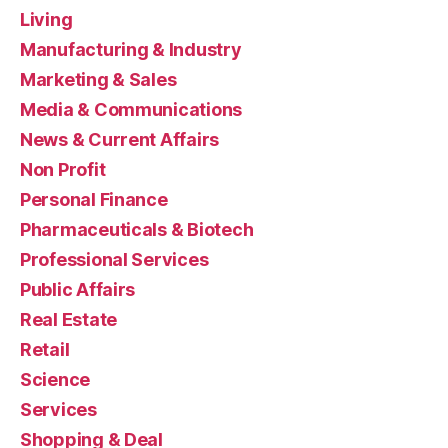
Living
Manufacturing & Industry
Marketing & Sales
Media & Communications
News & Current Affairs
Non Profit
Personal Finance
Pharmaceuticals & Biotech
Professional Services
Public Affairs
Real Estate
Retail
Science
Services
Shopping & Deal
★ ★ ★
▸ **Work required**: Give the listing above again in its entirety and exactly; do not include the pictures.

▸ **Answer space**:
Living
Manufacturing & Industry
Marketing & Sales
Media & Communications
News & Current Affairs
Non Profit
Personal Finance
Pharmaceuticals & Biotech
Professional Services
Public Affairs
Real Estate
Retail
Science
Services
Shopping & Deal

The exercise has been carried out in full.